一方、玉木氏は同日、記者団に「こちらから能力を買って誘ったにもかかわらず、公認に至らなかったことについては率直におわびを申し上げたい」と謝罪。離党届を受理する考えを示した。
山尾氏「辞退会見であれば同席するとのお答えは大変残念」
山尾氏をめぐっては4月、一部で参院選への擁立方針が報道されると、過去の不倫疑惑などがSNS上で「炎上」。5月14日に須藤元気前参院議員らとともに山尾氏の公認内定が発表されると、両氏らの過去の言動に対する批判が、再びわき起こる事態となった。
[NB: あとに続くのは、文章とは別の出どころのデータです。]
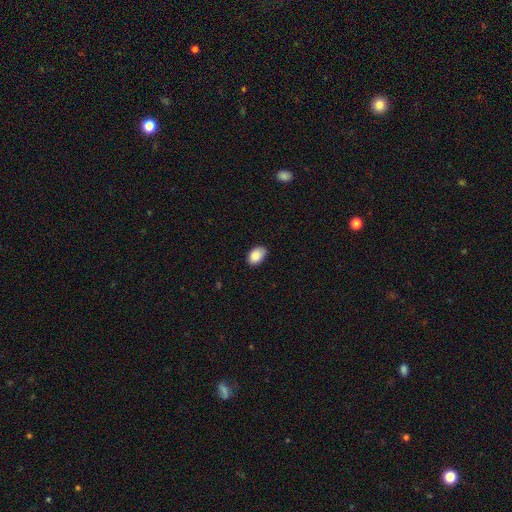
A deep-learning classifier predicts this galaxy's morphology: Smooth or featured: smooth — 89% (star or artifact — 7%)
How rounded: in between — 88% (round — 11%)
Merging: none — 76% (minor disturbance — 20%)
同党は昨秋の衆院選で躍進して以降、好調な政党支持率を維持していたが、公認内定発表後の朝日新聞社の世論調査(5月17、18日)では、政党支持率が4月の12%から8%に減少。党内からは「風向きが変わった」との懸念も出ていた。
党には山尾氏らの擁立に対する疑問が多数寄せられ、山尾氏の記者会見を求める声もあった。山尾氏によれば、会見の早期開催の意向を伝えていたが、党の判断を待った結果、6月10日まで先延ばしになったという。
山尾氏はコメントで、この会見について「代表・幹事長の同席を希望しましたが、(立候補の)辞退会見であれば同席するとのお答えは大変残念でした」としている。
そして執行部は、会見翌日の11日に公認見送りを決定。山尾氏はこの件についても「24時間も経たないうちに『公認取消(とりけし)』という性急な結論を頂戴(ちょうだい)したことには正直驚きました」と記した。
立憲民主党のある幹部は「調子が良いときは声をかけ、批判を浴びれば会見しろと突き放し、その会見で『炎上』が収まらないと見るや、翌日に切るなんて」とあきれた。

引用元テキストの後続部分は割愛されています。